> INSTRUCTION: Every line below between the one holding "LOMBOK UTARA" and the one holding "pour clarifier la situation.", inclusive, should be copied exactly, and no other line.

> DATA UNDER STUDY:
▼
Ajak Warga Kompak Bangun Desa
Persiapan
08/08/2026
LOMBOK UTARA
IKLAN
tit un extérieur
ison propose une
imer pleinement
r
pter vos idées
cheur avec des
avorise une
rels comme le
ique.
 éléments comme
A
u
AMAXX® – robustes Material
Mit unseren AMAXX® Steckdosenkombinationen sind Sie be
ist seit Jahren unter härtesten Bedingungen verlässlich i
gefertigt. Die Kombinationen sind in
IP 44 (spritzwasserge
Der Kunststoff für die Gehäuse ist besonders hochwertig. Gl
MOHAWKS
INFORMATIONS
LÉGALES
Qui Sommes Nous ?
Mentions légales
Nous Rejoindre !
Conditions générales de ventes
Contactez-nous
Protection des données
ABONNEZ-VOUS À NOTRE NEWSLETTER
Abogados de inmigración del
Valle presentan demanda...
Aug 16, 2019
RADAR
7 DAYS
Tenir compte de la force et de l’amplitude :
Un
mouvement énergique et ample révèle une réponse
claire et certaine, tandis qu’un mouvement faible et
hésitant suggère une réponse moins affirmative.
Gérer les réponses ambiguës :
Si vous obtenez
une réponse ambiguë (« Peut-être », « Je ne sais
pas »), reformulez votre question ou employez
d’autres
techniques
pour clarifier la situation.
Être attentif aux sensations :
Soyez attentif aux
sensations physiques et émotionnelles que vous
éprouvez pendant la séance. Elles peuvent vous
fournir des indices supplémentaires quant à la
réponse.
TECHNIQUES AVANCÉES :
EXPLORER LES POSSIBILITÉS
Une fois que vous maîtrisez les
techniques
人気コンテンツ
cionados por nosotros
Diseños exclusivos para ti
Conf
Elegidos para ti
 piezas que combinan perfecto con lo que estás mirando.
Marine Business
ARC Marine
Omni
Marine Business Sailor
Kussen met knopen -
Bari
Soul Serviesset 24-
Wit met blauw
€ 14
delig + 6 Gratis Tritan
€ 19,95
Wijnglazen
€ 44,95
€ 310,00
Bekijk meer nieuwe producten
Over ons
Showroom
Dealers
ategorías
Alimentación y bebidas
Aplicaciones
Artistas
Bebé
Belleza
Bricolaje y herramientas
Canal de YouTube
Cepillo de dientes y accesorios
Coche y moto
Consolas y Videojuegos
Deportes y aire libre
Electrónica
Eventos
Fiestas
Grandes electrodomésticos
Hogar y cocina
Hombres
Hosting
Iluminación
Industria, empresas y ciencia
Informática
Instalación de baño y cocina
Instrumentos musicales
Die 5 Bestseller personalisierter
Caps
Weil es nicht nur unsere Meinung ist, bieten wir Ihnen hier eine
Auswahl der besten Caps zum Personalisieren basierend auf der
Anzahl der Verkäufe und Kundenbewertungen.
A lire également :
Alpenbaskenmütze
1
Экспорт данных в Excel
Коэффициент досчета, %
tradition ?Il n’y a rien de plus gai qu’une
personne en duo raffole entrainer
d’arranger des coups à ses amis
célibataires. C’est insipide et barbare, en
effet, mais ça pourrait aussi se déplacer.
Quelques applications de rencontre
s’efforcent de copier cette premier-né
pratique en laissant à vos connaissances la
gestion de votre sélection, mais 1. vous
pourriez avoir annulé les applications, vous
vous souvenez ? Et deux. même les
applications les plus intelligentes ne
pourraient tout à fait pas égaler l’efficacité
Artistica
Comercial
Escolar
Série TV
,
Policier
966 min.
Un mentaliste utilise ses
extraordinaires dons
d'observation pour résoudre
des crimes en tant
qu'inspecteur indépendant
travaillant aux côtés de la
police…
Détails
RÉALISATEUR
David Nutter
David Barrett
▲
> EXERCISE ANSWER:
LOMBOK UTARA
IKLAN
tit un extérieur
ison propose une
imer pleinement
r
pter vos idées
cheur avec des
avorise une
rels comme le
ique.
 éléments comme
A
u
AMAXX® – robustes Material
Mit unseren AMAXX® Steckdosenkombinationen sind Sie be
ist seit Jahren unter härtesten Bedingungen verlässlich i
gefertigt. Die Kombinationen sind in
IP 44 (spritzwasserge
Der Kunststoff für die Gehäuse ist besonders hochwertig. Gl
MOHAWKS
INFORMATIONS
LÉGALES
Qui Sommes Nous ?
Mentions légales
Nous Rejoindre !
Conditions générales de ventes
Contactez-nous
Protection des données
ABONNEZ-VOUS À NOTRE NEWSLETTER
Abogados de inmigración del
Valle presentan demanda...
Aug 16, 2019
RADAR
7 DAYS
Tenir compte de la force et de l’amplitude :
Un
mouvement énergique et ample révèle une réponse
claire et certaine, tandis qu’un mouvement faible et
hésitant suggère une réponse moins affirmative.
Gérer les réponses ambiguës :
Si vous obtenez
une réponse ambiguë (« Peut-être », « Je ne sais
pas »), reformulez votre question ou employez
d’autres
techniques
pour clarifier la situation.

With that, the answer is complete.